= 1980 New Zealand National Soccer League =

11th season of a nationwide round-robin club competition in New Zealand football

The 1980 New Zealand National Soccer League was the 11th season of a nationwide round-robin club competition in New Zealand football. Mount Wellington became the first club to win back-to-back titles and also the first club to win the league four times, though their winning margin was significantly smaller than in 1979.

==Promotion and relegation==
Promotion was automatic, with the three lowest placed sides in the 1979 league (Manawatu United, Courier Rangers, and Eastern Suburbs) replaced by the winners of the northern, central, and southern leagues (Hamilton, Gisborne City, and Rangers respectively).

==Team performance==
Mount Wellington's win may have been only bo four points (down from the 14 points in 1979), but it was still a heavy victory. No other team looked like serious contenders. The Mount set several league records, notably a 9–1 win over Stop Out in Lower Hutt which was the league's biggest winning margin to that time, and also an unbeaten run of 13 matches which beat the league's previous record. Gisborne City's first season in the top flight since 1976 was successful, and an undefeated season at home enabled them to finish second overall. Manurewa finished third, and could have finished higher if its home record had been as good as its form on the road. Wellington Diamond United improved from a poor start to the season which saw them briefly at the foot of the table, and they managed to pull themselves up to fourth.

Hanimex North Shore United and the newly promoted Dunedin City rounded out the top half of the table. A poor start to the season by Shore and a mid-season slump from the southerners hindered the two sides from finishing higher up the table. Christchurch United had a poor season by their high standards, finishing in seventh. Their season started strongly with five wins on the trot, but their luck changed dramatically and they only won one of their last 14 games. Hamilton's second spell as a national league side started with them finishing in a comfortable if not brilliant position in eighth. Their home form was good, but they were let down by their away record, and the defence which had only let in four goals in their 1979 regional season found the national league an entirely different proposition.

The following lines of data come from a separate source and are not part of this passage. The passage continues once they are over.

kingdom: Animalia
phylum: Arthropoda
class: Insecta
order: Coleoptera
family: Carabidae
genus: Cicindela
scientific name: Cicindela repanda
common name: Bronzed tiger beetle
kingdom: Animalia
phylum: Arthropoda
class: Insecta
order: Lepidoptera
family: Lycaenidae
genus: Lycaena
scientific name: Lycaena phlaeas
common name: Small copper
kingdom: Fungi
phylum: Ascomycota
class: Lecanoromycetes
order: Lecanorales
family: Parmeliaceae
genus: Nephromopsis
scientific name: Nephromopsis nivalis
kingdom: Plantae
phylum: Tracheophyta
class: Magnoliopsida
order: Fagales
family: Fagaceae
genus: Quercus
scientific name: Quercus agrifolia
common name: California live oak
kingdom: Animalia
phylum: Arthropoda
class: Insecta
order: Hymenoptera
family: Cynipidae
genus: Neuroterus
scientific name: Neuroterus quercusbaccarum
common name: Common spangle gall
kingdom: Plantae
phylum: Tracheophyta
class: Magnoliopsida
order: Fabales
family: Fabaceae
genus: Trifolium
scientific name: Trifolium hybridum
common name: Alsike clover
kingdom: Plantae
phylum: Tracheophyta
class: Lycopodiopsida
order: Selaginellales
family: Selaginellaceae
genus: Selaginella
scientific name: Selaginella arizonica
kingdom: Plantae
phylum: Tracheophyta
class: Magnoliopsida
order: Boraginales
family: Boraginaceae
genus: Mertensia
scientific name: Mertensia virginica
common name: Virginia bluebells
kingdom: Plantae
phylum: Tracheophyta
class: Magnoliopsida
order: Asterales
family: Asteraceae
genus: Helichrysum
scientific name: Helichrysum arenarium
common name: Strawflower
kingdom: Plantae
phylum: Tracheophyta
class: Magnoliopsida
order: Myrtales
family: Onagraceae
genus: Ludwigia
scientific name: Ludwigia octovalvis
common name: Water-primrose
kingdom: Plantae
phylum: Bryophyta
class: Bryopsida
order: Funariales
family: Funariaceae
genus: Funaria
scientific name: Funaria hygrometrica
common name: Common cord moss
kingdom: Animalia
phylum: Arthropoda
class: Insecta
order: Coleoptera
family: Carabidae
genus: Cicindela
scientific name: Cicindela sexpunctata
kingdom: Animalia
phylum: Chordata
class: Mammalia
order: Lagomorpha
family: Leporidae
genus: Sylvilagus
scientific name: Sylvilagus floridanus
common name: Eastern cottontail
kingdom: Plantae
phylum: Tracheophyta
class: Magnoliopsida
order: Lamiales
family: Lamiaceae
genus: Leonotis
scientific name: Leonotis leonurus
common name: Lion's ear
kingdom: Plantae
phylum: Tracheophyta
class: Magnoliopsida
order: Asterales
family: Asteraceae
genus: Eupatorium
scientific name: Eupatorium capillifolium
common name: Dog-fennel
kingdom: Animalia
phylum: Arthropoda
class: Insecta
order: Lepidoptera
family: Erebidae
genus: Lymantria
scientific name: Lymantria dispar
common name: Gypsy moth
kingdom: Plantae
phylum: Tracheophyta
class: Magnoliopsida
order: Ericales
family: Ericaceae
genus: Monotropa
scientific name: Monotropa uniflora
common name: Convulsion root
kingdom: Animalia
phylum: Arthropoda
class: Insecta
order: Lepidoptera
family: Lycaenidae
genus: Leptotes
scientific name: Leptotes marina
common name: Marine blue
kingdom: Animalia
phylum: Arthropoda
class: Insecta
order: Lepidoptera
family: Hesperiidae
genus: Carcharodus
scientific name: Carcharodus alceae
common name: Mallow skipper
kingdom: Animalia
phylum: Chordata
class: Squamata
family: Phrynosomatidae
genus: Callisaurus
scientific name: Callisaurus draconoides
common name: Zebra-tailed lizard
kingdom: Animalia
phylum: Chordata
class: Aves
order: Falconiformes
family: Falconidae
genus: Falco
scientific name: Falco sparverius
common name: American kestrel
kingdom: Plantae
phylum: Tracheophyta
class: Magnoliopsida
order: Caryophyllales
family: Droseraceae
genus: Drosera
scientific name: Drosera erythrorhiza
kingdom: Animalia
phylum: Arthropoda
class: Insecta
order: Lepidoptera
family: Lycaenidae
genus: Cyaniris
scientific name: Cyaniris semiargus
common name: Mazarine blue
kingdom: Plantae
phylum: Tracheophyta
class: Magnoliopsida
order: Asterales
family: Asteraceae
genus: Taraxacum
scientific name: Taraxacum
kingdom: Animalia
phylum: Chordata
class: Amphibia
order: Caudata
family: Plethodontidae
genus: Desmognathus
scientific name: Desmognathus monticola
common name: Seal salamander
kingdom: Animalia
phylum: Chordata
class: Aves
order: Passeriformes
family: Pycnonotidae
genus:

Rangers' debut season was forgettable, though they did finish above the drop zone. They never fully recovered from losing five of their first seven games, and it was only a good spell in the middle of the season which enabled them to retain their league status. The three teams which did go down included two founding members of the league, Stop Out and Blockhouse Bay. Stop Out's season was poor but they did have one thing for which it was memorable — the debut of a young Wynton Rufer, later to make his mark both in New Zealand and overseas. Blockhouse Bay had been inaugural champions of the league in 1970, but a decade on their team was not of the same standard, and they never recovered from 10 defeats in their first 12 matches. Last-placed Nelson United also had a horror start to the season, though a mid-season revival did raise supporters' hopes of survival. It was not to be, however, and the Nelson side slumped to four losses in their last four games.

==League table==

| Pos | Team | Pld | W | D | L | GF | GA | GD | Pts |
|---|---|---|---|---|---|---|---|---|---|
| 1 | Mount Wellington (C) | 22 | 15 | 5 | 2 | 53 | 19 | +34 | 35 |
| 2 | Gisborne City | 22 | 11 | 9 | 2 | 44 | 24 | +20 | 31 |
| 3 | Manurewa | 22 | 10 | 6 | 6 | 39 | 32 | +7 | 26 |
| 4 | Wellington United | 22 | 9 | 8 | 5 | 31 | 26 | +5 | 26 |
| 5 | North Shore United | 22 | 11 | 2 | 9 | 28 | 27 | +1 | 24 |
| 6 | Dunedin City | 22 | 6 | 8 | 8 | 37 | 32 | +5 | 20 |
| 7 | Christchurch United | 22 | 7 | 6 | 9 | 34 | 33 | +1 | 20 |
| 8 | Melville United | 22 | 7 | 5 | 10 | 26 | 36 | −10 | 19 |
| 9 | Rangers | 22 | 7 | 3 | 12 | 31 | 41 | −10 | 17 |
| 10 | Stop Out (R) | 22 | 6 | 5 | 11 | 27 | 46 | −19 | 17 |
| 11 | Bay Olympic (R) | 22 | 5 | 5 | 12 | 30 | 43 | −13 | 15 |
| 12 | Nelson United (R) | 22 | 6 | 2 | 14 | 31 | 52 | −21 | 14 |

==Sources==
- Hilton, T. (1991) An association with soccer. Auckland: The New Zealand Football Association. ISBN 0-473-01291-X.